### TASK DESCRIPTION
Reproduce the text of every entry below word for word, leaving out the pictures.

(Data visualization images)
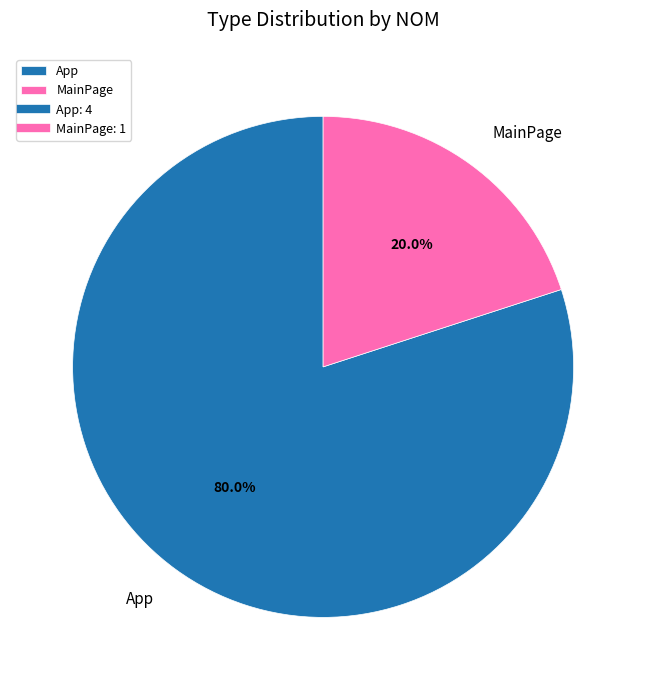

Combined, do MainPage and App account for over 50%?

Yes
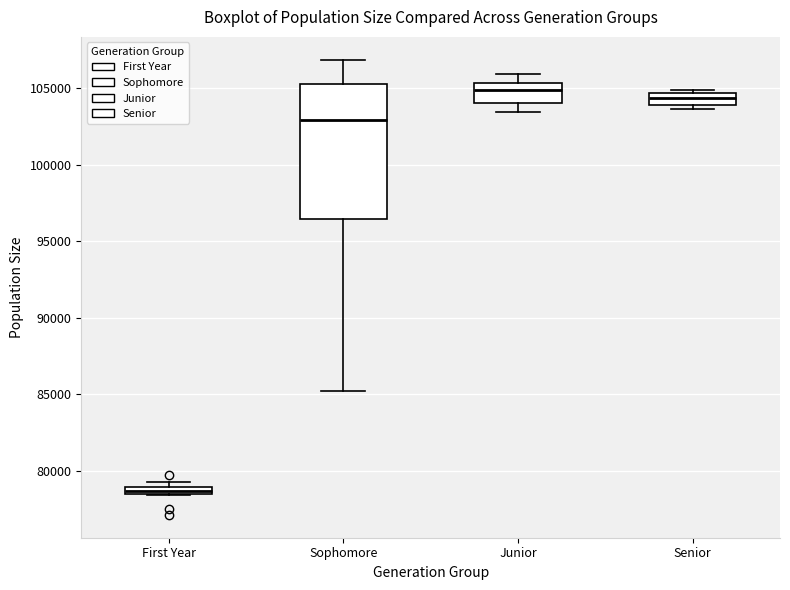

Where does the median line of the box for Junior sit on the y-axis? The values are not printed on the chart, so give them approximately, as read against the axis.

105000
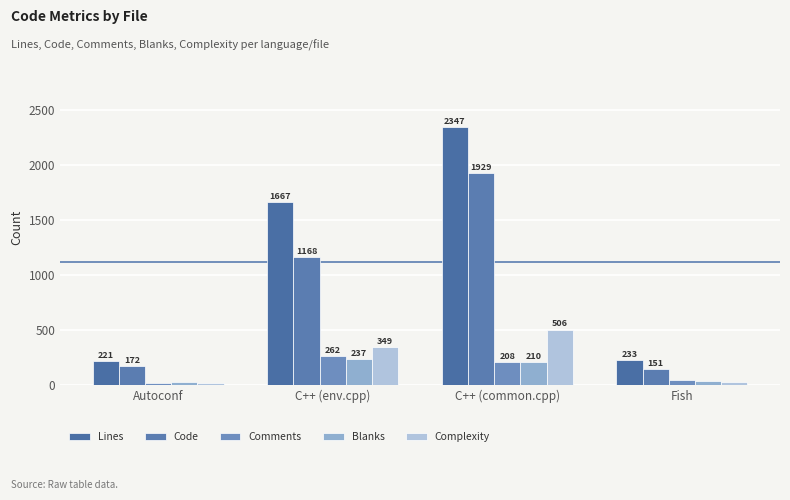

How many distinct data groups are displayed?

5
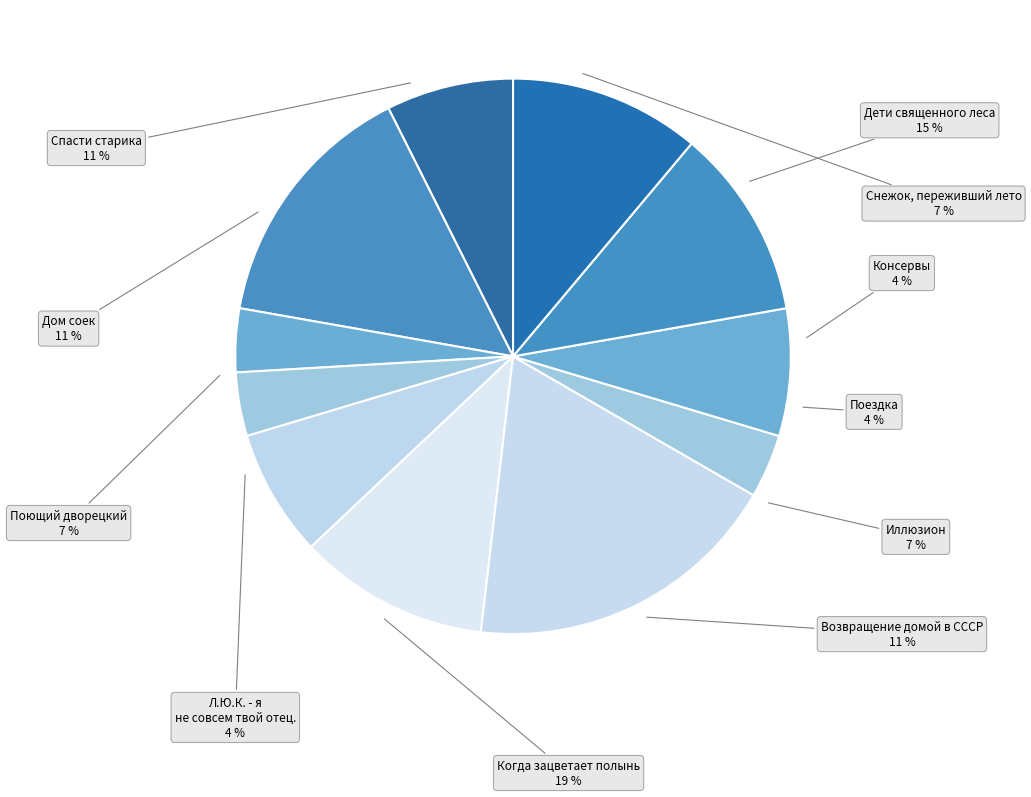

What is the smallest slice in the pie chart?

Консервы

### EXERCISE ANSWER
Combined, do MainPage and App account for over 50%?

Yes

Where does the median line of the box for Junior sit on the y-axis? The values are not printed on the chart, so give them approximately, as read against the axis.

105000

How many distinct data groups are displayed?

5

What is the smallest slice in the pie chart?

Консервы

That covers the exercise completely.